Using fungi in biohybrid robots is still “pretty new,” Mishra says. His team now hopes to test how such tech responds to other cues, such as gases and chemicals. One day, their robots’ sensory superpowers might help out in agriculture. Future shroom bots may walk through crop fields, testing soil health and other conditions as they go. 

Plant persistence 

While fungi may help robots better interact with the world, plant powers could help devices better survive it.  

“Many artificial [technologies] have a shelf life,” says ​​Fabian Meder. This materials scientist works at the Sant’Anna School of Advanced Studies in Pisa, Italy. Electronics start to break down in a few years. Yet the oldest living trees can stand tall for thousands of years. When it comes to longevity, this makes plants the clear winner, says Meder. And while broken electronics require repairs, plants can recover from damage.  

In his own research, Meder has witnessed firsthand the difference in durability between plants and electronic parts. Meder has designed artificial leaves that tap an unlikely energy source: static electricity. This type of electric charge is created when two objects touch, then separate.  

To harvest static electricity created by wind, Meder places artificial leaves on plants. The fake leaves include a layer of rubber — a material good at building up static charge. When wind rustles one of these bionic plants, the artificial leaves bump into real leaves. This creates static charges that pass into the inner tissue of the real plant leaf, producing a current. This energy can be harvested through electrodes placed in the plant leaf. Meder’s studies have shown that such devices can light up LED lights. 

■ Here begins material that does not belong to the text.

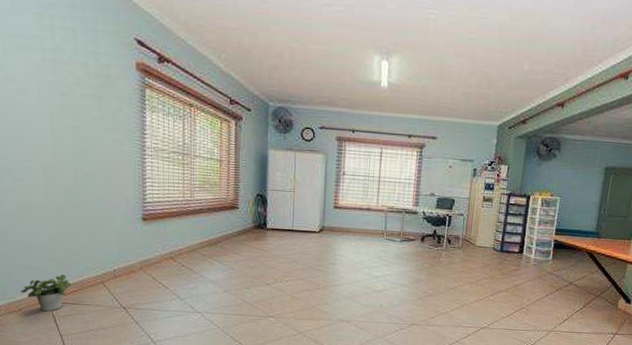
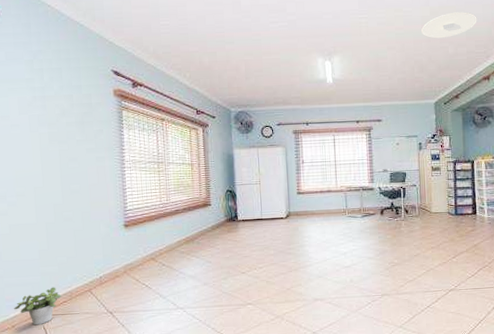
ceiling light: none [497,21,563,51] -> present [421,12,477,39]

Meder’s energy-harvesting tech relies on both plastics and plants to get the job done. “You may think that the plant is [the] fragile part, but it’s actually not,” says Meder. It’s “the artificial part which usually fails.” Mishaps such as cable breaks pose the biggest problem. And once a piece of gear is broken, it needs to be repaired. The plants, though, can adapt to different environments and heal themselves.  

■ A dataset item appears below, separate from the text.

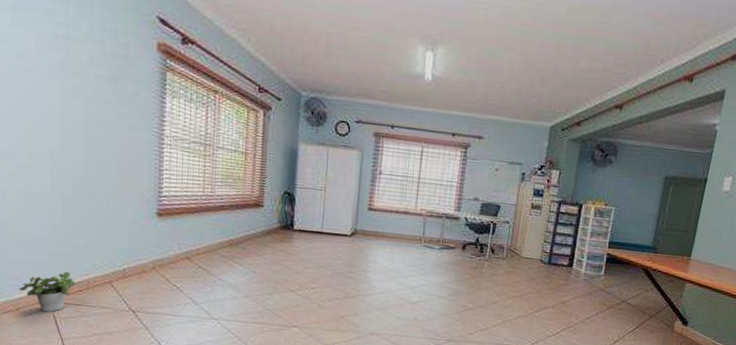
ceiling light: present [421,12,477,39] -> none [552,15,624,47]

Working with living materials does pose some extra design challenges. For one thing, it requires keeping those living parts alive, says Meder. Like fungi, plants need certain resources to stay healthy. “Photosynthesis is a big part of that.” To accommodate that need, engineers might use transparent materials to make parts that would otherwise block out sunlight. Or they might use lighter materials that don’t weigh leaves down.  

Certain plants would work better with Meder’s system than others. Evergreen trees, which keep their leaves throughout the year, are more ideal than deciduous plants that lose their leaves during winter. But Meder is excited about this new way to tap a potential energy source. “It’s always about harvesting [these] crumbs of energy which we otherwise would just lose.”  

Almost like those Doctor Who treeborgs surviving on the light of faraway stars.